The recognition of the contribution Albert Reynolds made to the peace and stability we enjoy today has been widely recognised since his death.

We need an honours system - The dead can’t hear our praise

His role has be acknowledged as pivotal , probably decisive in the peace process. How much better it would have been had that achievement, probably the Irish political high-water mark since the Second World War, been formally recognised during his lifetime.

So too with Nobel Laureate Seamus Heaney, whose first anniversary falls next Saturday. Though showered with honorary degrees in many countries, the Irish State did not, because it has not got the mechanism to do so, honour him in a way that reflects his inestimable contribution to enriching the culture of the English-speaking world.

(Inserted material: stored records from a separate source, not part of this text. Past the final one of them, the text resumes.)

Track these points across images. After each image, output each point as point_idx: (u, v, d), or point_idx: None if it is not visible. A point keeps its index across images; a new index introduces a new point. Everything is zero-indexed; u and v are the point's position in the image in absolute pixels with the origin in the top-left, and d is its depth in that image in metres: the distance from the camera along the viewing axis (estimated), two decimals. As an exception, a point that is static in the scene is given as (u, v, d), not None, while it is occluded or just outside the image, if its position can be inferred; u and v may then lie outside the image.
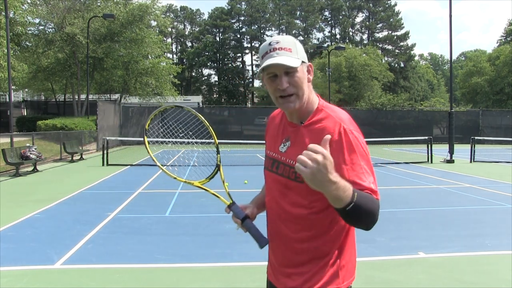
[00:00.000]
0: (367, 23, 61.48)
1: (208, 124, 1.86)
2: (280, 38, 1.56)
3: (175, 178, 1.93)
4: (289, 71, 1.52)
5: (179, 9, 67.01)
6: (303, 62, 1.55)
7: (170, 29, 51.93)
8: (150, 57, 31.03)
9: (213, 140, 1.83)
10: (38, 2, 28.33)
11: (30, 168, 13.92)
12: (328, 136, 1.36)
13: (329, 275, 1.56)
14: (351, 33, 63.05)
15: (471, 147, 17.69)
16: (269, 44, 1.55)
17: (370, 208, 1.39)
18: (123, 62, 29.20)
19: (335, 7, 61.10)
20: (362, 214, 1.38)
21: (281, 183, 1.62)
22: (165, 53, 40.94)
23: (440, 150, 21.90)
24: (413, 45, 60.57)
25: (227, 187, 1.71)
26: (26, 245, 5.47)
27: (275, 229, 1.66)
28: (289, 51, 1.53)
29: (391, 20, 59.79)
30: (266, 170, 1.74)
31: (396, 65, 58.39)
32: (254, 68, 64.80)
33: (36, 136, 16.77)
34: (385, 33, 61.13)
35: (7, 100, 21.69)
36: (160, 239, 5.78)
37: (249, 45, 63.75)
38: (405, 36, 59.74)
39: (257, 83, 60.33)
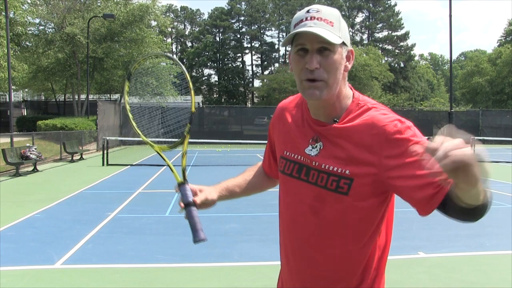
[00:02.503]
0: (367, 23, 61.47)
1: (189, 80, 1.55)
2: (323, 8, 1.23)
3: (139, 134, 1.70)
4: (325, 49, 1.20)
5: (179, 9, 67.04)
6: (344, 44, 1.24)
7: (170, 29, 51.92)
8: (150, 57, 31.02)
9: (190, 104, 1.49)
10: (38, 2, 28.34)
11: (30, 168, 13.92)
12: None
13: None
14: (351, 33, 63.02)
15: (471, 147, 17.67)
16: (307, 11, 1.23)
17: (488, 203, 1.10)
18: (123, 62, 29.20)
19: (335, 7, 60.96)
20: (488, 203, 1.09)
21: (313, 194, 1.29)
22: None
23: (440, 150, 21.86)
24: (413, 45, 60.59)
25: (185, 161, 1.46)
26: (26, 245, 5.47)
27: (298, 249, 1.35)
28: (331, 24, 1.20)
29: (391, 20, 59.77)
30: (287, 176, 1.38)
31: (396, 65, 58.35)
32: (254, 68, 64.86)
33: (36, 136, 16.78)
34: (385, 33, 61.11)
35: (7, 100, 21.69)
36: (160, 239, 5.79)
37: (249, 45, 63.74)
38: (405, 36, 59.71)
39: (257, 83, 60.34)
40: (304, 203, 1.31)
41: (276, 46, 63.81)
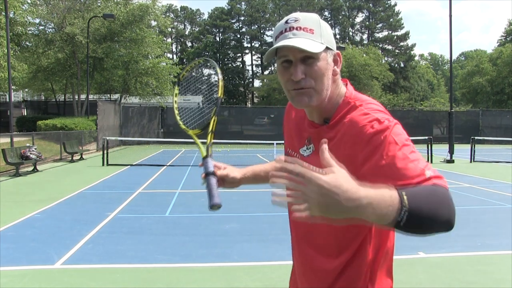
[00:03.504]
0: (367, 23, 61.47)
1: (221, 78, 1.71)
2: (301, 16, 1.21)
3: (180, 125, 1.82)
4: (308, 58, 1.18)
5: (179, 9, 67.07)
6: (328, 48, 1.21)
7: (170, 29, 51.92)
8: (150, 57, 31.04)
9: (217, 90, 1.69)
10: (38, 2, 28.33)
11: (30, 168, 13.92)
12: (324, 145, 1.00)
13: None
14: (351, 33, 63.04)
15: (471, 147, 17.70)
16: (286, 22, 1.21)
17: (435, 202, 0.99)
18: (123, 62, 29.20)
19: (335, 7, 61.09)
20: (427, 219, 0.98)
21: None
22: (165, 53, 40.96)
23: (440, 150, 21.90)
24: (413, 45, 60.55)
25: (211, 138, 1.57)
26: (26, 245, 5.47)
27: (302, 252, 1.36)
28: (311, 32, 1.19)
29: (391, 20, 59.77)
30: None
31: (396, 65, 58.36)
32: (254, 68, 64.86)
33: (36, 136, 16.78)
34: (385, 33, 61.12)
35: (7, 100, 21.69)
36: (160, 239, 5.79)
37: (249, 45, 63.76)
38: (405, 36, 59.71)
39: (257, 83, 60.36)
40: None
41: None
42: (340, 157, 1.11)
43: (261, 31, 62.98)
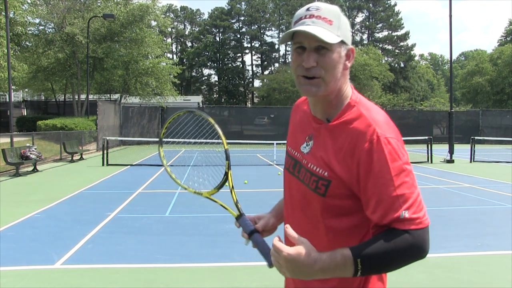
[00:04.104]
0: (367, 23, 61.47)
1: (218, 128, 1.54)
2: (323, 6, 1.23)
3: (185, 188, 1.70)
4: (322, 47, 1.19)
5: (179, 9, 67.04)
6: (343, 42, 1.24)
7: (170, 29, 51.91)
8: (150, 57, 31.04)
9: (221, 141, 1.53)
10: (38, 2, 28.32)
11: (30, 168, 13.92)
12: (287, 225, 1.18)
13: None
14: (351, 33, 63.04)
15: (471, 147, 17.69)
16: (307, 9, 1.23)
17: (393, 258, 1.11)
18: (123, 62, 29.20)
19: (335, 7, 61.07)
20: (385, 267, 1.14)
21: (301, 191, 1.32)
22: (165, 53, 40.95)
23: (440, 150, 21.90)
24: (413, 45, 60.54)
25: (235, 195, 1.47)
26: (26, 245, 5.48)
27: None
28: (329, 23, 1.20)
29: (391, 20, 59.76)
30: (286, 171, 1.43)
31: (396, 65, 58.36)
32: (254, 68, 64.86)
33: (36, 136, 16.78)
34: (385, 33, 61.11)
35: (7, 100, 21.67)
36: (160, 239, 5.79)
37: (249, 45, 63.74)
38: (405, 36, 59.70)
39: (257, 83, 60.35)
40: (296, 200, 1.35)
41: (276, 46, 63.74)
42: (339, 163, 1.20)
43: (261, 31, 62.97)
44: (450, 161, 17.24)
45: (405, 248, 1.11)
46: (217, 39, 63.06)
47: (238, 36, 63.23)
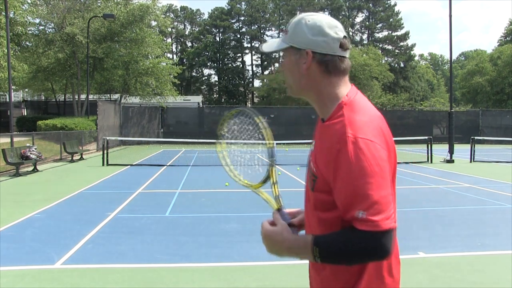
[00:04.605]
0: (367, 23, 61.47)
1: (265, 126, 1.57)
2: (292, 20, 1.37)
3: (239, 180, 1.69)
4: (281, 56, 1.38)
5: (179, 9, 67.03)
6: (293, 47, 1.34)
7: (170, 29, 51.92)
8: (150, 57, 31.04)
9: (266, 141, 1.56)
10: (38, 2, 28.34)
11: (30, 168, 13.92)
12: (274, 210, 1.36)
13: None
14: (351, 33, 63.00)
15: (471, 147, 17.70)
16: None
17: (345, 250, 1.19)
18: (123, 62, 29.20)
19: (335, 7, 61.08)
20: (339, 260, 1.23)
21: (306, 186, 1.43)
22: (165, 53, 40.94)
23: (440, 150, 21.90)
24: (413, 45, 60.54)
25: (277, 189, 1.51)
26: (26, 245, 5.48)
27: None
28: (285, 33, 1.37)
29: (391, 20, 59.76)
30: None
31: (396, 65, 58.36)
32: (254, 68, 64.86)
33: (36, 136, 16.78)
34: (385, 33, 61.12)
35: (7, 100, 21.69)
36: (160, 239, 5.78)
37: (249, 45, 63.74)
38: (405, 36, 59.70)
39: (257, 83, 60.36)
40: (305, 194, 1.45)
41: (276, 46, 63.63)
42: (323, 161, 1.29)
43: (261, 31, 62.98)
44: (450, 161, 17.24)
45: (357, 247, 1.18)
46: (217, 39, 63.06)
47: (238, 36, 63.23)
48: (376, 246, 1.17)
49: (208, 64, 62.93)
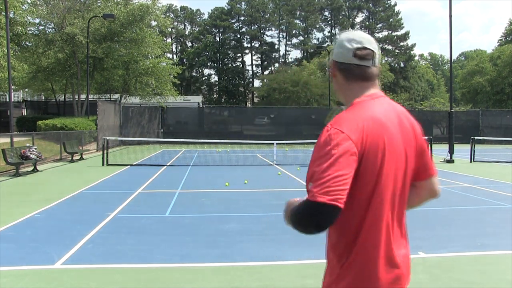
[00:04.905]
0: (367, 23, 61.47)
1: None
2: None
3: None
4: None
5: (179, 9, 67.04)
6: (334, 61, 1.63)
7: (170, 29, 51.90)
8: (150, 57, 31.03)
9: None
10: (38, 2, 28.30)
11: (30, 168, 13.92)
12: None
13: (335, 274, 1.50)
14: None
15: (471, 147, 17.70)
16: None
17: (293, 215, 1.39)
18: (123, 62, 29.18)
19: (335, 7, 61.10)
20: (292, 222, 1.41)
21: None
22: (165, 53, 40.93)
23: (440, 150, 21.90)
24: (413, 45, 60.59)
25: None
26: (26, 245, 5.47)
27: None
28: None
29: (391, 20, 59.78)
30: None
31: (396, 65, 58.37)
32: (254, 68, 64.88)
33: (36, 136, 16.77)
34: (385, 33, 61.13)
35: (7, 100, 21.67)
36: (160, 239, 5.78)
37: (249, 45, 63.77)
38: (405, 36, 59.73)
39: (257, 83, 60.35)
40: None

It is difficult to understand why we do not have an honours system. Is it that we are begrudgers who resent success and prefer to scoff at high achievers? Hardly. Is it that we don’t trust ourselves not to make inappropriate awards? Possibly. Are we so frightened of exceptional people? Maybe. Are these good enough reasons not recognise greatness? No.

There were, in the eight decades of Albert Reynolds’s life, hardly 10 people who deserved to be honoured at this level and if such an award is an exception rather than an expectation, then it would be justified. Not only would it honour those who achieve exceptional things, but the process would build this country’s self-esteem and self-respect.